Andy Demetra – There was never a bad day with you. Thankful for every room, ride, booth, text, and postgame toast we got to share. And I know you were far prouder of your daughters and grandkids than any title. You spread a light that’ll stay with all of us. Love you partner.
Mike Morgan – Beyond shocked to hear of the loss of one of my former cohorts, Tommy Moody. They don’t make ’em any better. We shared SEC tournaments, game-clinching trips to Omaha, walkoff HR’s and more. The only thing stronger than Tommy’s love for baseball was the friendship he gave. RIP.
(Radio host) Jay Philips – I am devastated to learn of the passing of my dear friend Tommy Moody. He was an amazing father, grandfather, friend and colleague. His love of Carolina was immense, but his love for his family was so much greater. We love you Tommy. Thank you for gracing our lives
(Athletics Director) Ray Tanner – A special man and beloved Gamecock. Kind and gracious— he made our days special. RIP my friend.
(South Carolina Coach) Mark Kingston – We lost one of the most genuine, authentic people in our community today. Tommy Moody was always a pleasure to be around. I loved our talks of all things Gamecocks, baseball, and history. They will stay with me for a long time. We will miss you greatly Tommy. Rest in peace.
(Former Coach Chad Holbrook) Tommy was the best- Loyal, passionate, knowledgeable and he loved his Gamecocks. He treated his friends and family like his most prized possessions. I’m so lucky to have known him and to have been his friend. Thankful for all our conversations over the years. Rest easy Tommy!
There is no telling how much knowledge we’ve lost with Tommy’s passing. You could fill libraries. There is no telling how many people he touched, befriended, or made to feel important.

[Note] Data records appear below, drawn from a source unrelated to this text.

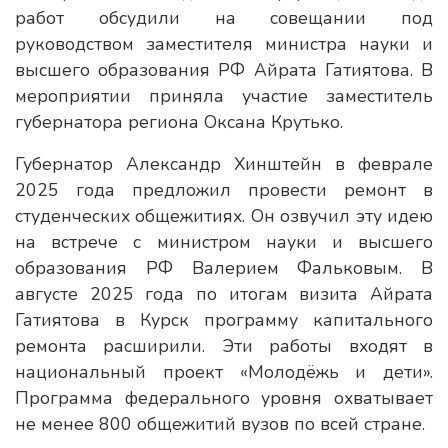
работ обсудили на совещании под
руководством заместителя министра науки и
высшего образования РФ Айрата Гатиятова. В
мероприятии приняла участие заместитель
губернатора региона Оксана Крутько.
Губернатор Александр Хинштейн в феврале
2025 года предложил провести ремонт в
студенческих общежитиях. Он озвучил эту идею
на встрече с министром науки и высшего
образования РФ Валерием Фальковым. В
августе 2025 года по итогам визита Айрата
Гатиятова в Курск программу капитального
ремонта расширили. Эти работы входят в
национальный проект «Молодёжь и дети».
Программа федерального уровня охватывает
не менее 800 общежитий вузов по всей стране.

From where I sit, you could fill stadiums.
Executive Associate Athletics Director Charles Bloom had additional perspective on Tommy:
Tommy Moody loved his Gamecocks.
His work with the Hall of Fame was the reason 213 inductees have a lifetime honor that ties them with their alma mater. As a radio broadcaster, he would call them like he saw them. But there was always a tint of Garnet in his voice. He had a way of getting things done. A professional standard. He knew how to work the room. His “To Do List” met its match daily.
His “child-like zest” for baseball was only matched by his passion for the Garnet and Black. He played the game and was able to provide color commentary for Gamecock baseball on the radio since 2000. He was able to be in the radio booth at the College World Series in 2010 and 2011, calling a national title for the Gamecocks.

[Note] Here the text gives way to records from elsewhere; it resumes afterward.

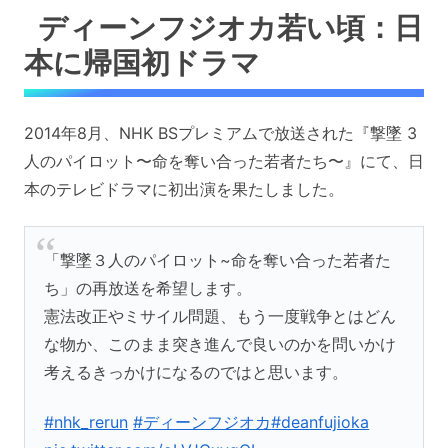
ディーンフジオカ若い頃：日
本に帰国初ドラマ
2014年8月、NHK BSプレミアムで放送された『撃墜 3
人のパイロット〜命を奪い合った若者たち〜』にて、日
本のテレビドラマに初出演を果たしました。
「撃墜３人のパイロット~命を奪い合った若者た
ち」の再放送を希望します。
憲法改正やミサイル問題、もう一度戦争とはどん
な物か、このまま突き進んで良いのかを問いかけ
考えるきっかけになるのではと思います。
#nhk_rerun
#ディーンフジオカ
#deanfujioka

Tommy was Columbia born-and-bred. He graduated from A.C. Flora High School and earned a baseball scholarship at Carolina, wearing the Garnet and Black from 1970-72. His voice filled the Midlands during his time on 107.5 The Game.

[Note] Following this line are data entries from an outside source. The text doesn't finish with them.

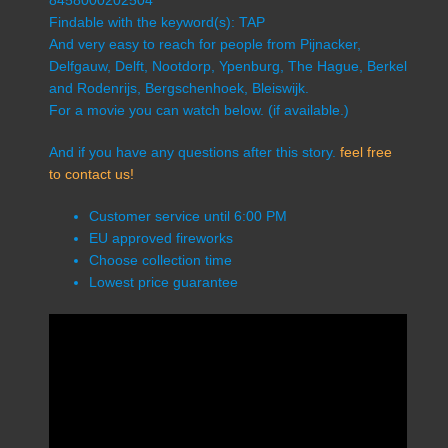
8458000202504
Findable with the keyword(s): TAP
And very easy to reach for people from Pijnacker,
Delfgauw, Delft, Nootdorp, Ypenburg, The Hague, Berkel
and Rodenrijs, Bergschenhoek, Bleiswijk.
For a movie you can watch below. (if available.)
And if you have any questions after this story.
feel free
to contact us!
Customer service until 6:00 PM
EU approved fireworks
Choose collection time
Lowest price guarantee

If you got him in a conversation about baseball, it could range from Abner Doubleday to Ty Cobb and Babe Ruth to Willie Mays and Hank Aaron to his college coach, Bobby Richardson, who he was able to recognize with a special honor at the Gamecock Hall of Fame Induction Ceremony last week.
He had served as President of the Lettermen’s Association, served as Historian on its Board of Directors, and chaired the Hall of Fame Selection Committee since 1998.
If you had an ear, he had a voice. He had a treasure trove of memories, memorabilia and an encyclopedic recall of facts, records, and birthdates.
He also had a heart. As big as Founders Park or Williams-Brice Stadium and devoted as any father, grandfather or friend can be. He treated everyone the same – with respect and courtesy. And, you may have heard an interesting thought or note along the way as well.
Gamecock Nation wraps its arms around Tommy’s two daughters and two grandsons and the many people that called him a friend.